What do companies do when profits sag? They often put off major capital expenditures -- but that can set off a vicious cycle, with weaker capex possibly generating weaker earnings, and so on, and so on, and so on.
Average capex is expected to decline this year for the industrial and energy sectors, according to a survey of Bloomberg data and other analysts' estimates for large U.S. companies. That's bad news for two sectors that typically depend heavily on new plant and equipment upgrades -- industrials and energy.
Oil and gas companies are scaling back due to depressed energy prices. Oil wells are also more productive early in their lifespan with output tapering over time, meaning new wells are necessary to offset legacy declines, according to Bloomberg Intelligence energy analyst Peter Pulikkan. The cuts that energy companies made this year come on the heels of 25 percent to 30 percent capex cuts last year.
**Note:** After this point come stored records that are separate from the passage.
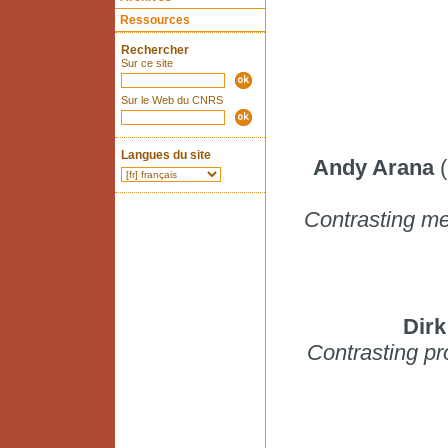
Ressources
Rechercher
Sur ce site
Sur le Web du CNRS
Langues du site
Andy Arana
(
Contrasting me
Dir
Contrasting pro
Oil price declines have also curbed spending among industrial companies, which are oil companies’ largest end market. Industrial companies affected range from those that build the machinery that extracts oil from the ground to railroads that transport coal and crude across the country.
Lowered capital expenditure harms the economy overall, as it has an outsized effect on GDP, according to research by Bloomberg Intelligence economics analyst Yelena Shulyatyeva.
Capex and profits are closely linked, as year-over-year changes among all U.S.-owned businesses demonstrate.
The energy sector may eventually benefit from an anticipated overall profit rebound this year. And with every other sector showing stronger bottom lines this year as well, according to Bloomberg estimates, capex might move upward as well -- which could bode well for the economy as a whole.
This column does not necessarily reflect the opinion of Bloomberg LP and its owners.